Ja, aber wenn man es nicht anders kennt, ist das für einen normal! 

Jetzt bin ich Mutter und Hausfrau aus Liebe und Leidenschaft und von meinem Mann „abhängig“ 😉 Ich bin total gegen dieses feminismus- emanzen Gehabe, da dies meiner Meinung nach eine innige Beziehung zwischen Mann und Frau zerstört bis ganz unmöglich macht.

Wie sagt mein Mann so schön: Wenn eine Frau von ihrem Mann abhängig sein soll, weil sie sich um die Kinder kümmert und den Haushalt schmeißt und er Geld verdienen geht, dann ist aber der Mann auch von der Frau abhängig. Er muss darauf vertrauen, dass die Frau die gemeinsamen Kinder ordentlich behandelt und erzieht und sie sich ordentlich um den Haushalt kümmert und dafür sorgt, dass es allen gut geht. Wenn eine Frau ihre Arbeit nicht ordentlich macht, geht es allen im Haushalt schlecht.

Klar es ist naiv bei näherem Betrachten, aber es widerspiegelt die Wirklichkeit.

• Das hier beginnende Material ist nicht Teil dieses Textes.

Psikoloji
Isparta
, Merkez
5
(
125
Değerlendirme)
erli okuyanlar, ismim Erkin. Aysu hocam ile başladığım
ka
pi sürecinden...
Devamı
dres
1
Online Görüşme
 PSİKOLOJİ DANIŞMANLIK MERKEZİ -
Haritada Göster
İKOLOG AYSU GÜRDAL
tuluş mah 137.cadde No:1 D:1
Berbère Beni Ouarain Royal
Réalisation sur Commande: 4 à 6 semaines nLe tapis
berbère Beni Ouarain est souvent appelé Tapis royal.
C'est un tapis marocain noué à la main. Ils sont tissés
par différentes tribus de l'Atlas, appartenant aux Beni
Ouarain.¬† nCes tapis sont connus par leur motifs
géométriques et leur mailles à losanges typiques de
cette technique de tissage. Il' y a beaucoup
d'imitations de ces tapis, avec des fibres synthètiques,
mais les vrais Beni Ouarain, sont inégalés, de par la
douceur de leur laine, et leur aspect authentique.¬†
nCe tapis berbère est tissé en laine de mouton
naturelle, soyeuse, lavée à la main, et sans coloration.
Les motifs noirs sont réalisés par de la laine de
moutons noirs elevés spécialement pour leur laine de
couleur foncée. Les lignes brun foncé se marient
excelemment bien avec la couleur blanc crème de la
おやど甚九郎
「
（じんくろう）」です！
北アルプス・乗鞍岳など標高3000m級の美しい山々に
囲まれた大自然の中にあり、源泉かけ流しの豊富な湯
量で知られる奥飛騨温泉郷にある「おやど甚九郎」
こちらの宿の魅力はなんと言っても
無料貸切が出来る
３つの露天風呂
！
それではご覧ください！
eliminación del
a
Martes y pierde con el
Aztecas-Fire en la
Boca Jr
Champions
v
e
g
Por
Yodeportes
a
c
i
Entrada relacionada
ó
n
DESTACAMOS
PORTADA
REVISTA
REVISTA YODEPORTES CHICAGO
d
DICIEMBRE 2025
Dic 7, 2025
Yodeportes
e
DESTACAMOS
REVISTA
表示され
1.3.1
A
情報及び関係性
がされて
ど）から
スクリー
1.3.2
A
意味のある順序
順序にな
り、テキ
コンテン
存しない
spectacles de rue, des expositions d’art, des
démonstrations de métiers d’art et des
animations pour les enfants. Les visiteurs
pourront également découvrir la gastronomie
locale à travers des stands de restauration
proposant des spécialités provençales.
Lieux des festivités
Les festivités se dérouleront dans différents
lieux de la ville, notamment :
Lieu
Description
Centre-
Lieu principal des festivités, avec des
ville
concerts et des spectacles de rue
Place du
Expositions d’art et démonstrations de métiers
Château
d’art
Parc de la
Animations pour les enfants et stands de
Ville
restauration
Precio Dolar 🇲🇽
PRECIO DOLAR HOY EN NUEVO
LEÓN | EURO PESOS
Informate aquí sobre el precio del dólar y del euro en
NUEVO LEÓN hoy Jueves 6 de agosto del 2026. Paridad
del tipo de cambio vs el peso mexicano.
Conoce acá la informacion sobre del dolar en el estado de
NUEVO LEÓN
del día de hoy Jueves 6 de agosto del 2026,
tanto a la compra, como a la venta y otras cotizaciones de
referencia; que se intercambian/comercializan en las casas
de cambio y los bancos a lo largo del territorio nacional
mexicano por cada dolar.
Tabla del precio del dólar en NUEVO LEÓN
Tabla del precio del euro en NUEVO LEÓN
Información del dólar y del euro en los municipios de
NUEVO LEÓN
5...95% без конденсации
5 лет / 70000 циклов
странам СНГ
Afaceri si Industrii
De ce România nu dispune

Ich las vor nicht allzu langer Zeit einen Artikel über das Rentenniveau in Ost- und Westdeutschland. In Ostdeutschland bekommen die Frauen ganz klar mehr Rente, weil sie die Kinder früher in Fremdbetreuung geben um wieder arbeiten zu gehen. In Westdeutschland waren/ sind die Frauen eher zu Hause bei den Kindern und kümmern sich um sie inklusive Haushalt, Haus und Garten und können so keine Rente einzahlen.

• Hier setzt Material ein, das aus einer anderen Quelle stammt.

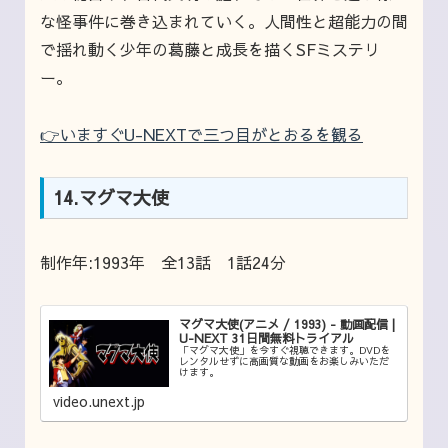
な怪事件に巻き込まれていく。人間性と超能力の間
で揺れ動く少年の葛藤と成長を描くSFミステリ
ー。
👉いますぐU-NEXTで三つ目がとおるを観る
14.マグマ大使
制作年:1993年 全13話 1話24分
マグマ大使(アニメ / 1993) - 動画配信 |
U-NEXT 31日間無料トライアル
「マグマ大使」を今すぐ視聴できます。DVDを
レンタルせずに高画質な動画をお楽しみいただ
けます。
video.unext.jp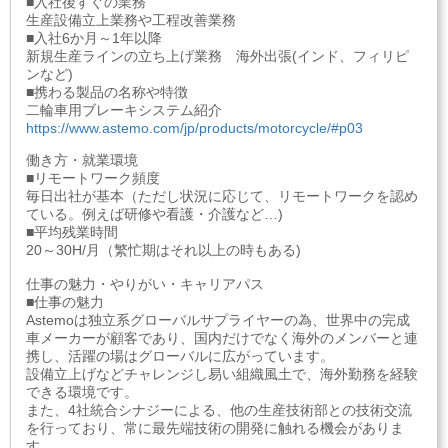
■入社後すぐの業務
生産設備立上業務や工程改善業務
■入社6か月～1年以降
新規生産ラインの立ち上げ業務 海外出張(インド、フィリピ
ンなど)
■携わる製品の名称や特徴
二輪車用ブレーキシステム紹介
https://www.astemo.com/jp/products/motorcycle/#p03
働き方・就業環境
■リモートワーク頻度
毎日出社が基本（ただし状況に応じて、リモートワークを認め
ている。例えば研修や看護・介護など…)
■平均残業時間
20～30H/月（繁忙期はそれ以上の時もある)
仕事の魅力・やりがい・キャリアパス
■仕事の魅力
Astemoは独立系グローバルサプライヤーの為、世界中の完成
車メーカーが顧客であり、国内だけでなく海外のメンバーと連
携し、活躍の場はグローバルに広がっています。
設備立上げなどチャレンジし易い組織風土で、海外勤務を経験
できる環境です。
また、4社統合シナジーによる、他の生産技術部との技術交流
を行っており、常に最先端技術の開発に触れる機会がありま
す。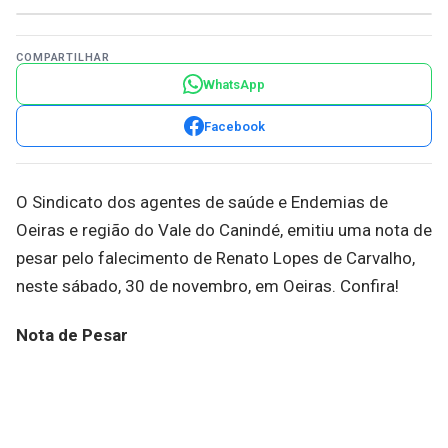
COMPARTILHAR
WhatsApp
Facebook
O Sindicato dos agentes de saúde e Endemias de
Oeiras e região do Vale do Canindé, emitiu uma nota de
pesar pelo falecimento de Renato Lopes de Carvalho,
neste sábado, 30 de novembro, em Oeiras. Confira!
Nota de Pesar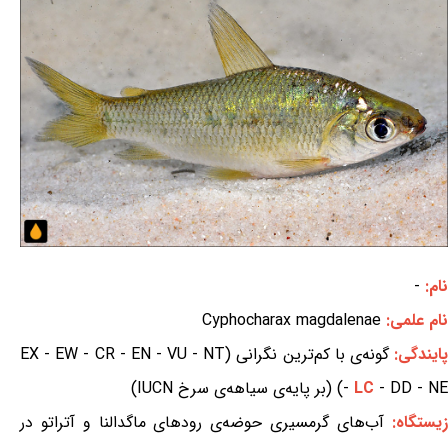
نام:
-
نام علمی:
Cyphocharax magdalenae
ایندگی:
گونه‌ی با کم‌ترین نگرانی (EX - EW - CR - EN - VU - NT
- DD - NE) (بر پایه‌ی سیاهه‌ی سرخ IUCN)
LC
-
زیستگاه:
آب‌های گرمسیری حوضه‌ی رودهای ماگدالنا و آتراتو در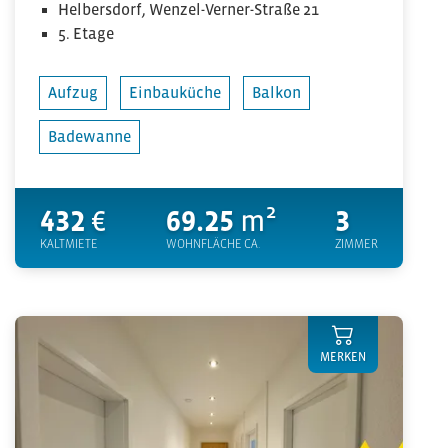
Helbersdorf, Wenzel-Verner-Straße 21
5. Etage
Aufzug
Einbauküche
Balkon
Badewanne
432
€
69.25
m²
3
KALTMIETE
WOHNFLÄCHE CA.
ZIMMER
MERKEN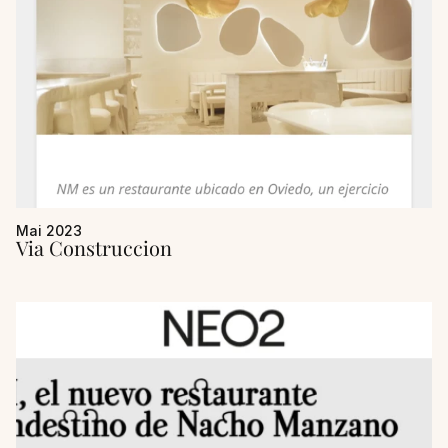
Mai 2023
Via Construccion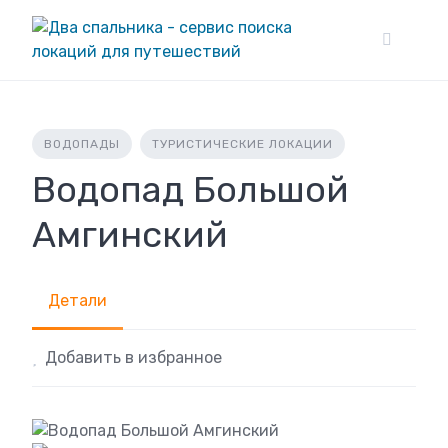
Skip
to
content
ВОДОПАДЫ
ТУРИСТИЧЕСКИЕ ЛОКАЦИИ
Водопад Большой
Амгинский
Детали
Добавить в избранное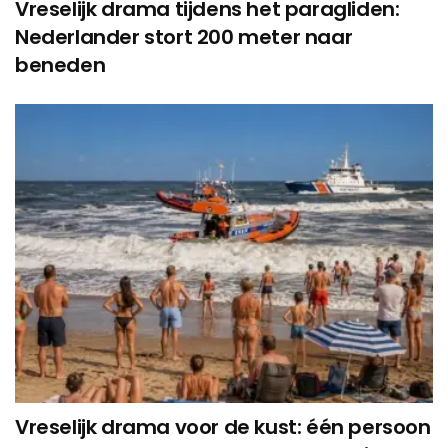
Vreselijk drama tijdens het paragliden:
Nederlander stort 200 meter naar
beneden
Vreselijk drama voor de kust: één persoon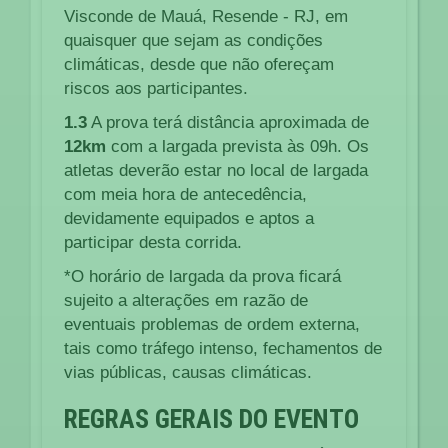
Visconde de Mauá, Resende - RJ, em
quaisquer que sejam as condições
climáticas, desde que não ofereçam
riscos aos participantes.
1.3
A prova terá distância aproximada de
12km
com a largada prevista às 09h. Os
atletas deverão estar no local de largada
com meia hora de antecedência,
devidamente equipados e aptos a
participar desta corrida.
*O horário de largada da prova ficará
sujeito a alterações em razão de
eventuais problemas de ordem externa,
tais como tráfego intenso, fechamentos de
vias públicas, causas climáticas.
REGRAS GERAIS DO EVENTO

Sprich, unser System macht uns Frauen Druck. Wenn wir eine gute Rente haben wollen, dann müssen wir wieder arbeiten gehen.

Vielleicht auch ein Grund, warum die rechts populistischen Parteien derzeit so einen Aufwind erleben? Diese Parteien sind die einzigen, die auf dies eingehen: Rentensystem ändern und Familien mehr fördern. Dies ist auch der Hauptgrund, warum ich so eine Partei wählen würde. Es muss was am System geändert werden!

Hierzu zwei sehr guter Artikel: 

http://www.deutscher-familienverband.de/19-familie/familienpolitik/784-wer-kinderarmut-saet-wird-altersarmut-ernten

https://www.oekologiepolitik.de/2017/10/22/familienreport-2017-dokument-familienfeindlicher-politik/

Ich bin hart zu mir selbst und deswegen auch hart zu anderen und setze die Messlatte hoch.

Als ich die Idee zu diesem Artikel hatte (heute morgen beim Kaffee) dachte ich mir, vielleicht wird es Zeit, meinen Mitmenschen gegenüber mal (wieder) etwas weicher/ toleranter zu werden. Ich bin ich. Die anderen sind anders. Jeder hat seinen eigene Geschichte, seine eigenen Erfahrungen und setzt diese in seinem Leben anders um als ich.